Reste que plusieurs d’entre elles détonnent et risquent de constituer des lignes rouges pour les organisations syndicales, certaines étant qualifiées “d’un autre temps”.
Clause de “dédit-formation”
La CPME a ainsi remis sur la table l’idée d’une clause de dédit-formation qui contraindrait un salarié ayant bénéficié d’une formation coûteuse à rembourser tout ou partie des frais engagés en cas de départ anticipé. Si le principe existe déjà, cette clause peut actuellement être insérée au sein du contrat de travail ou d’un avenant, sa mise en œuvre est subordonnée au respect de conditions strictes. L’idée est donc de simplifier le dispositif tout en “le sécurisant à travers un Ani”. Y compris pour les contrats de professionnalisation “au-delà du bac”.
Le conseil en évolution professionnelle, éligible au CPF ?
Autre proposition choc : celle de flécher le financement du conseil en évolution professionnelle (CEP) vers les entreprises, notamment les PME pour qu’elles puissent bénéficier de l’aide de spécialistes tout en demandant aux actifs de prendre sur leur propre compte personnel de formation pour payer ces prestations de conseil jusqu’ici gratuites. L’idée de la CPME est, en effet, de réaliser un véritable tour de passe-passe avec les fonds de France compétences afin de dégager de nouvelles ressources financières qui viendraient en soutien des PME. A la fois pour le conseil en évolution professionnelle mais aussi en actant un retour à la mutualisation des fonds de formation pour les sociétés de 50 à 300 salariés, abandonnée avec la loi Avenir professionnel.
De plus, la CPME a préconisé la mise en place d’un contrat de professionnalisation, revisité ou contrat de “transition”, co-construit entre l’employeur et le salarié, qui viserait à acquérir des compétences mais sans déboucher forcément sur une certification.
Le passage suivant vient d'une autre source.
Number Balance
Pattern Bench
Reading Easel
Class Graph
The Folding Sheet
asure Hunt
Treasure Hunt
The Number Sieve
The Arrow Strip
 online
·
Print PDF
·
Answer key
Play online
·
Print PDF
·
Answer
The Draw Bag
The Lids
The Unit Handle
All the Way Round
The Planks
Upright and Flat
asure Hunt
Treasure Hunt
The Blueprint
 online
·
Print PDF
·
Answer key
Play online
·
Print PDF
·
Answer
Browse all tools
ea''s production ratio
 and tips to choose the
Il pourrait être financé sur les fonds Pro-A, le dispositif de reconversion ou promotion par alternance prévue par la loi du 5 septembre 2018.
Un entretien de “transition” ou de mi-carrière
Autant dire que ces propositions n’ont pas recueilli l’aval des organisations syndicales.
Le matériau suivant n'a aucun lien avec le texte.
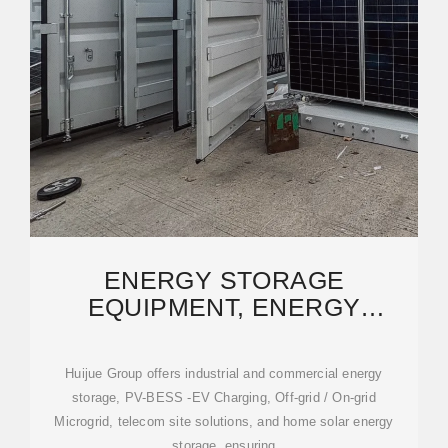
ENERGY STORAGE
EQUIPMENT, ENERGY
STORAGE SOLUTIONS,
LITHIUM BATTERY
Huijue Group offers industrial and commercial energy
storage, PV-BESS -EV Charging, Off-grid / On-grid
Microgrid, telecom site solutions, and home solar energy
storage, ensuring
A ce stade, une seule ligne commune semble se dégager, celle d’instaurer un entretien à mi-carrière, sur le modèle de la visite médicale obligatoire, instauré par la loi du 2 août 2021 sur la santé au travail, qui doit être l’occasion de faire le bilan de l’état de santé du salarié. Un dispositif mis en place par la loi sur la formation professionnelle de 2009 pour les salariés de 45 ans et plus puis abandonné en 2014.
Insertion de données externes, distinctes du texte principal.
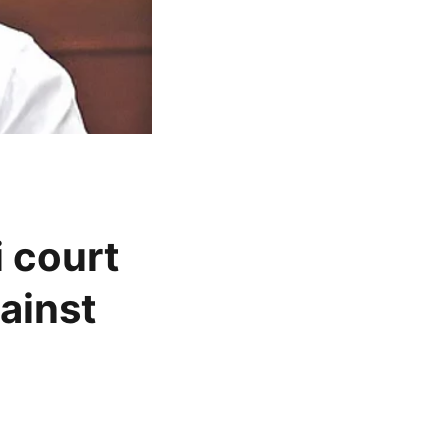
 court
ainst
Pour Michel Beaugas (FO), le retour de ce rendez-vous permettrait “de travailler sur la progression de carrière, en identifiant les formations nécessaires pour accéder à des postes plus élevées et donc mieux rémunérés”. Voire l’aider à changer de métier.
Si plusieurs organisations syndicales et même patronales plaident pour faire évoluer l’entretien professionnel, la CFTC penche davantage pour un nouveau tête-à-tête, un entretien de “transition”, à destination des salariés concernés par un métier à durée limitée, réalisé non pas dans l’entreprise mais via le conseil en évolution professionnelle. Aline Mougeot (CFTC et présidente de l’Opco des entreprises de proximité) avance également l’idée de majorer leur compte personnel de formation (CPF), via une dotation de 1 000 euros par an et par salarié, en lieu et place des 500 euros actuels, pour aider à la reconversion. Un système qui aurait le mérite, selon elle, de “renforcer l’attractivité du secteur médico-social” dans lequel on entre par “vocation” mais que l’on “souhaite quitter” en raison de “la difficulté des métiers”.
Le thème de l’usure professionnelle sera, d’ailleurs au menu des discussions du 16 février. La prochaine séance, celle du 15, étant consacrée à l’emploi des seniors.